I write from memory, with some help from “Google” (how do you think I found Enaldo as secretary?), aiming to insert this chronicle into a book-video-documentary that is being organized about CAp, recording the time, the recognition, the appreciation and the affection of the students for Suelly’s importance. On Wednesday, Sep 13, 2023, I and Fernando de Albuquerque, a colleague from CAp, went to record that video.

Before starting the “interview”, in her home, and with the presence of her son (also Miguel, a tribute to Miguel de Cervantes), we were talking about our “guru”, while the caregivers got her ready (her health is quite fragile).

In this, Fernando remembered that he had been expelled from the room some 3 times, in ginásio, because he was very restless, what today would be called “hyperactive”, and Fernando’s mother would be urged to sue Suelly for moral harassment. We laughed a lot.

As for me, I remembered that she marked me by her perception of things, standing out a rare intellectual independence in every aspect, without being neutral in anything and, at the same time, making it seem trivial to disagree in a conversation. And that impressed me a lot, because almost everyone already had positions on almost everything. It was difficult to talk with people in day-to-day life, convinced of their choices and without arguments.

Suelly was left-wing and right-wing at the same time, without being center or even also being, a little bit. Jewish and non-Jewish. Elegant and polite. Harsh and rude. All this without being contradictory.

Fernando (who is left-handed) said:


_ She was politically and culturally ambidextrous,


To which Miguel, Suelly’s son, commented:


_ Why ambidextrous and not ambisinister? That is prejudice against left-handed people!

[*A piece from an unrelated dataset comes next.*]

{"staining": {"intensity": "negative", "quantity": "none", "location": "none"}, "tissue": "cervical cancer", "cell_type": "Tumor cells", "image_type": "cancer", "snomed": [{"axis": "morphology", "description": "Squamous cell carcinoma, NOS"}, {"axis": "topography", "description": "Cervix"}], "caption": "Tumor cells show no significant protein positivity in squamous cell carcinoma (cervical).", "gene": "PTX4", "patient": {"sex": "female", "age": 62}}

And we laughed... And concluded:


_ Then she is sinisdextrous, there!


The word sinisdextrous appeared there (I have already consulted Paulo Geyer / Lexikon’s Aulete 2011 dictionary and the word is not there). I will write to Lexikon, Nova Fronteira (Aurélio) and to the Brazilian Academy of Letters and send this one, a new word of the Portuguese and universal language:


Sinisdextrous, adj., interesting, intelligent and cultured people, without being sectarian. fem. noun example: “sinisdextrous like Suelly” (see M. Fernández in Retrovisor, chronicles, 2023);


Miguel Fernández y Fernández, engineer, chronicler and columnist, member of the National Academy of Engineering and of the Institute of Engineering # written on Sep 29, 2023 Ra, 10,000 characters.